Brunangelo Falini, M.D., is Professor of Hematology at the University of Perugia, Perugia, Italy. He received an M.D. degree and completed his residency in Internal Medicine at the University of Perugia. Then, he trained (1980-1981) with Robert J. Lukes on the immunological classification of human lymphomas at USC, Los Angeles, and worked (1982-1984) with David Y. Mason on the generation of monoclonal antibodies against lymphoma- and leukemia-associated antigens at Oxford University.

During his scientific carrier, he made important contributions in the field of lymphomas and leukemias by generating novel monoclonal antibodies directed against proteins encoded by genes involved in chromosomal translocations, by contributing to develop the modern classifications of lympho-hemopoietic neoplasms (REAL and WHO), and by applying in 1992 the first anti-CD30 immunotoxin for the therapy of refractory/relapsed Hodgkin lymphoma.

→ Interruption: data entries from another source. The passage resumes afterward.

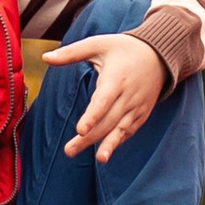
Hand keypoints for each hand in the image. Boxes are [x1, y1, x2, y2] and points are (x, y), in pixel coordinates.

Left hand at [44, 28, 167, 159]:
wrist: (159, 56)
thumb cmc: (123, 49)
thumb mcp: (98, 44)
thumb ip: (71, 53)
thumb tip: (44, 58)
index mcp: (116, 79)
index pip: (103, 101)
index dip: (92, 116)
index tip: (80, 130)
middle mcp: (128, 96)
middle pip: (108, 121)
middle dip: (90, 138)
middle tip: (69, 151)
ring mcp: (137, 107)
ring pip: (120, 129)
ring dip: (108, 145)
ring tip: (99, 160)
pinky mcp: (141, 115)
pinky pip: (129, 130)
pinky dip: (118, 141)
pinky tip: (106, 151)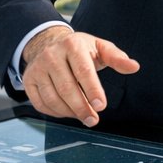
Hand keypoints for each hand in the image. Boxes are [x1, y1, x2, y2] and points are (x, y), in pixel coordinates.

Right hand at [21, 28, 139, 126]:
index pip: (83, 70)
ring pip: (52, 98)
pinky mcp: (29, 81)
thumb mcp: (99, 47)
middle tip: (93, 119)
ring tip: (84, 117)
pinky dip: (56, 113)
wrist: (47, 43)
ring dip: (69, 112)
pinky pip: (41, 103)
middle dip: (82, 107)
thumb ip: (117, 58)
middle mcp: (52, 56)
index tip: (101, 106)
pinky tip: (68, 113)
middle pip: (66, 87)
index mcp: (72, 45)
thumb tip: (134, 66)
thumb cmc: (78, 48)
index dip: (93, 90)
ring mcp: (38, 69)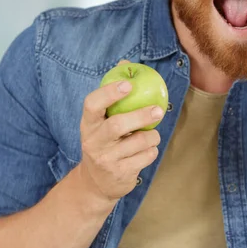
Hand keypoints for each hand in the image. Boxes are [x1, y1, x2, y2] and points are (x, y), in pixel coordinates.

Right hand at [78, 60, 163, 203]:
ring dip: (152, 136)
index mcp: (88, 124)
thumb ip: (113, 95)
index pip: (92, 104)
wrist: (96, 183)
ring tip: (151, 135)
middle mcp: (94, 141)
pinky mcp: (121, 174)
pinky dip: (152, 151)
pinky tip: (146, 151)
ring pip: (138, 141)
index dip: (109, 92)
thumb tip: (126, 64)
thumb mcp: (102, 121)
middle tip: (157, 110)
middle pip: (117, 125)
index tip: (128, 84)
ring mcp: (106, 159)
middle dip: (140, 116)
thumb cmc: (104, 142)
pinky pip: (146, 156)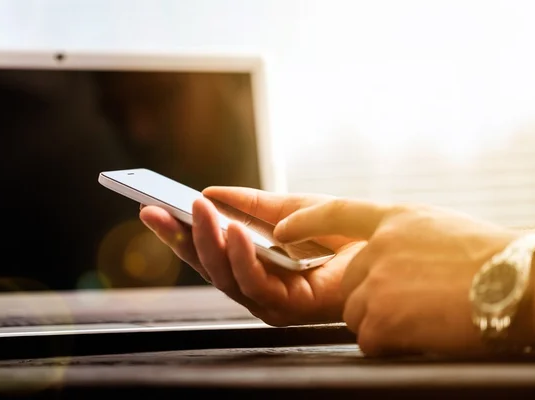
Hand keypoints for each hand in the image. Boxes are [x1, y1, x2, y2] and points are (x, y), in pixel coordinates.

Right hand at [139, 187, 364, 325]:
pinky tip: (235, 231)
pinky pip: (256, 284)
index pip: (207, 250)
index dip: (178, 232)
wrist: (385, 245)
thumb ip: (250, 204)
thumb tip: (209, 193)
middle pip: (208, 266)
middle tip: (159, 209)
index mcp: (252, 263)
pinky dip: (242, 258)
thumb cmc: (341, 230)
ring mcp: (269, 300)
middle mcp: (256, 285)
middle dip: (182, 238)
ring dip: (208, 243)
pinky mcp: (289, 307)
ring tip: (199, 212)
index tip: (150, 209)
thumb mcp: (289, 208)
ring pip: (225, 277)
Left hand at [273, 199, 520, 355]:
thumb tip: (383, 258)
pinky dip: (393, 344)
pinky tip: (425, 332)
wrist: (518, 284)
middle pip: (350, 283)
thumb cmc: (493, 261)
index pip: (336, 212)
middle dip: (373, 299)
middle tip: (414, 304)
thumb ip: (403, 238)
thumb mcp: (441, 229)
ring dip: (385, 323)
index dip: (305, 221)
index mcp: (395, 219)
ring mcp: (376, 280)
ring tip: (427, 316)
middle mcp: (378, 246)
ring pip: (358, 314)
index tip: (281, 229)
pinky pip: (370, 339)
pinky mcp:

In the past 15 years, Dr. Falini made the seminal discoveries of nucleophosmin (NPM1) mutations in acute myeloid leukemia and BRAFV600E mutation in hairy cell leukemia. By discovering NPM1 mutations, Dr. Falini not only identified a new mechanism of leukemogenesis based on the altered nucleo-cytoplasmic trafficking of NPM1 (a nucleolar protein) but successfully built on his findings to translate them into clinics, contributing to define a new leukemia category in the 2016-WHO classification of lympho-hemopoietic neoplasms and to demonstrate the value of NPM1 mutations in predicting outcome of AML patients and in monitoring of minimal residual disease. At present, his work is focused to understand how the NPM1 mutant causes leukemogenesis and in translating this information to develop new anti-leukemic agents.

In 2011, his group also discovered the BRAF-V600E mutation as the causal genetic event of hairy cell leukemia, which leads to transformation through the constitutive activation of the MAPK pathway. Dr. Falini's group rapidly translated this landmark discovery from bench to the bedside, by setting up the first molecular diagnostic assay for hairy cell leukemia and demonstrating the clinical activity of the BRAF inhibitor vemurafenib (alone or in combination with an anti-CD20 monoclonal antibody) in patients with refractory/relapsed hairy cell leukemia.

He has received many awards, including The "Jose' Carreras Award" from the European Society of Hematology (EHA) in 2010, the "Leopold Griffuel Prize" in translational medicine from the French Association for Cancer Research (ARC) in 2015, the prize for "Excellence in Medicine" from the American Italian Cancer Foundation (AICF) in 2017, and the Henry Stratton Medal from ASH in 2018.